_YOUR ASSIGNMENT_.
Locate each line in the items below that contains the string "RECORD", and copy those lines.
-=-=-
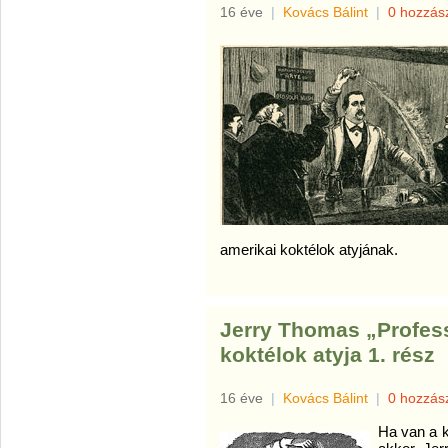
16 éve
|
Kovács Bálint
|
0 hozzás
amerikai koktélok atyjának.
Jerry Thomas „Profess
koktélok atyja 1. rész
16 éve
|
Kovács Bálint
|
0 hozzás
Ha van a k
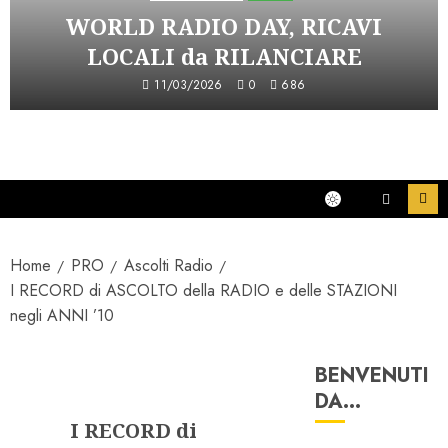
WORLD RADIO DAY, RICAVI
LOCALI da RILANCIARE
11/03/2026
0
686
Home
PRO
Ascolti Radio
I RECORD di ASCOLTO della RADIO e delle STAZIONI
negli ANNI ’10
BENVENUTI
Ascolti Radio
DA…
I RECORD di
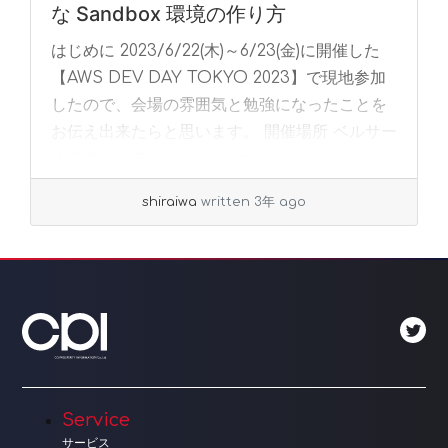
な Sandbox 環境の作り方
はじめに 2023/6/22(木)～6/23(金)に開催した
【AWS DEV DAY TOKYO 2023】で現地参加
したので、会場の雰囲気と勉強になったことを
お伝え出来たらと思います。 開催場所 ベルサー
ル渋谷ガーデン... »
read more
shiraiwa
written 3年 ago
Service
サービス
-=-=-
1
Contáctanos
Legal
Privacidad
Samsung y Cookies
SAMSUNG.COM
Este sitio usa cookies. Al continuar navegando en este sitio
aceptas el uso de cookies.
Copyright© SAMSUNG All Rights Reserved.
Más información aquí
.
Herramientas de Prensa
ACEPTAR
-=-=-
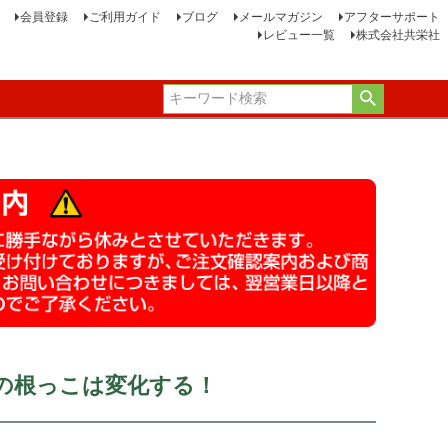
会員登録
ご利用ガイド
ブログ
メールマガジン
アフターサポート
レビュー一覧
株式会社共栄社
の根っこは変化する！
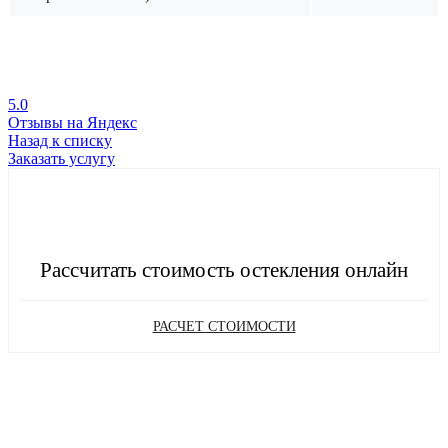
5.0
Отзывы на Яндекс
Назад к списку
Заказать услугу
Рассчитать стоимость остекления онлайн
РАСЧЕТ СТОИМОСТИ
-=-=-
_RESPONSE TO THE EXERCISE_.
I RECORD di ASCOLTO della RADIO e delle STAZIONI
I RECORD di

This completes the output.